FILE – California Gov. Gavin Newsom delivers his annual State of the State address in Sacramento, Calif., March 8, 2022. Newsom is running for reelection in California, but his latest television ad is airing in Florida. The 30-second spot scheduled to air on Fox News starting Monday, July 4, takes shots at Florida Gov. Ron DeSantis and his policies, while drawing a contrast with California. (AP Photo/Rich Pedroncelli, File)

California Gov. Gavin Newsom signed a spate of new, unanimously approved bills into action approved before the California State Legislature went on summer recess, including reforms to housing, development, and food stamp programs. 

AB 356, introduced by Assemblymember Devon Mathis, R–Visalia, extends an existing exemption from the California Environmental Quality Act’s aesthetic review of housing replacing dilapidated buildings that was set to expire on January 1, 2024, for an additional five years. 

“In removing the January 1, 2024 expiration, AB 356 continues to allow for the very narrow exemption which ultimately promotes a positive atmosphere in disadvantaged communities,” wrote Mathis.

AB 584, introduced by Assemblymember Greg Hart, D–Santa Barbara, significantly expands an existing exemption to California Coastal Commission review for projects “required to protect life and public property from imminent danger” or to “restore, repair, or maintain public works, utilities, or services.” Due to the California Coastal Act, a coastal development permit from the California Coastal Commission must be obtained to undertake any kind of building or development in the coastal zone. This emergency waiver was extended to permanent structures or improvements that can be valued up to $125,000, adjusted annually for inflation, compared to just $25,000 before, and removes a major barrier to keeping public services functioning within the coastal zone. 

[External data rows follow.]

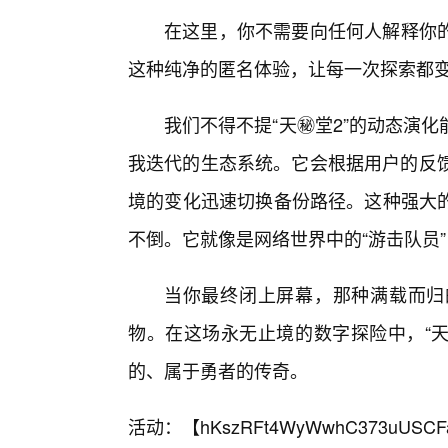
在这里，你不需要向任何人解释你
这种纯净的匿名体验，让每一次探索都变
我们不得不提“天㊙️堂2”的动态
我迭代的生态系统。它会根据用户的反馈
境的变化迅速切换备份路径。这种强大
不倒。它就像是网络世界中的“游击队员
当你最终闭上屏幕，那种满载而归
物。在这场永无止境的数字探险中，“天
的、属于勇者的传奇。
活动：【
hKszRFt4WyWwhC373uUSCF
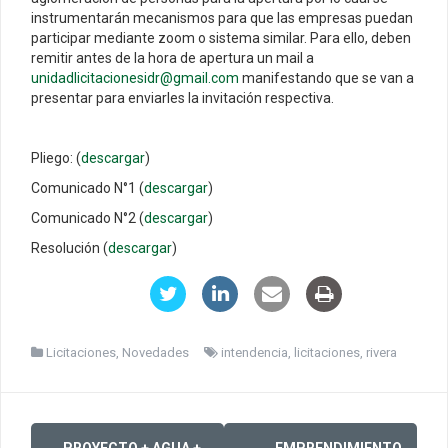
instrumentarán mecanismos para que las empresas puedan
participar mediante zoom o sistema similar. Para ello, deben
remitir antes de la hora de apertura un mail a
unidadlicitacionesidr@gmail.com
manifestando que se van a
presentar para enviarles la invitación respectiva.
Pliego: (
descargar
)
Comunicado N°1 (
descargar
)
Comunicado N°2 (
descargar
)
Resolución (
descargar
)
Licitaciones
,
Novedades
intendencia
,
licitaciones
,
rivera
Post
←
PROYECTO + AGUA +
EMPRENDIMIENTO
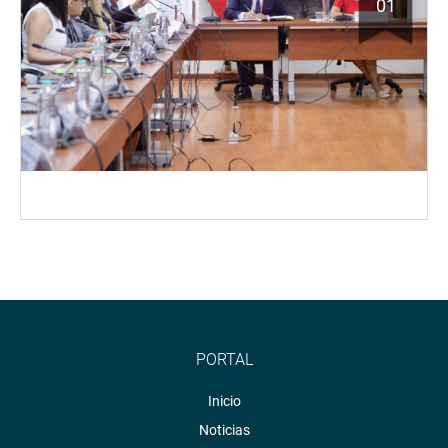
01
PORTAL
Inicio
Noticias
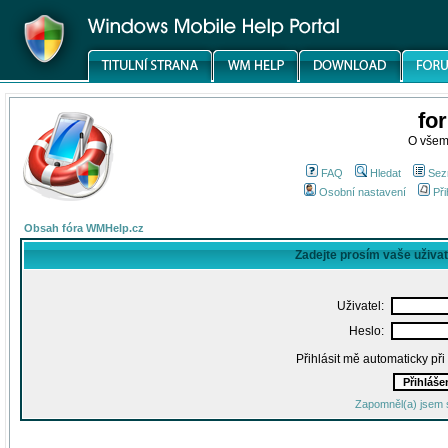
fo
O všem
FAQ
Hledat
Sez
Osobní nastavení
Při
Obsah fóra WMHelp.cz
Zadejte prosím vaše uživa
Uživatel:
Heslo:
Přihlásit mě automaticky př
Zapomněl(a) jsem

AB 712, introduced by Assemblymember Wendy Carrillo, D–Los Angeles, would eventually allow for recipients of CalFresh–the California division of the federal Supplemental Nutrition Assistance Program (SNAP)–to use their CalFresh benefits to purchase hot and prepared foods, after receiving a waiver from the federal government to adopt this change. Under SNAP rules set in the 1970s, recipients have been prohibited from purchasing hot or prepared foods to encourage cooking at home and keep the program more cost-efficient, as prepared foods tend to cost significantly more than home-cooked meals. 

“All CalFresh recipients deserve the same shopping experience as everyone else: the dignity to choose what food is best for their family without restrictions,” Carrillo said.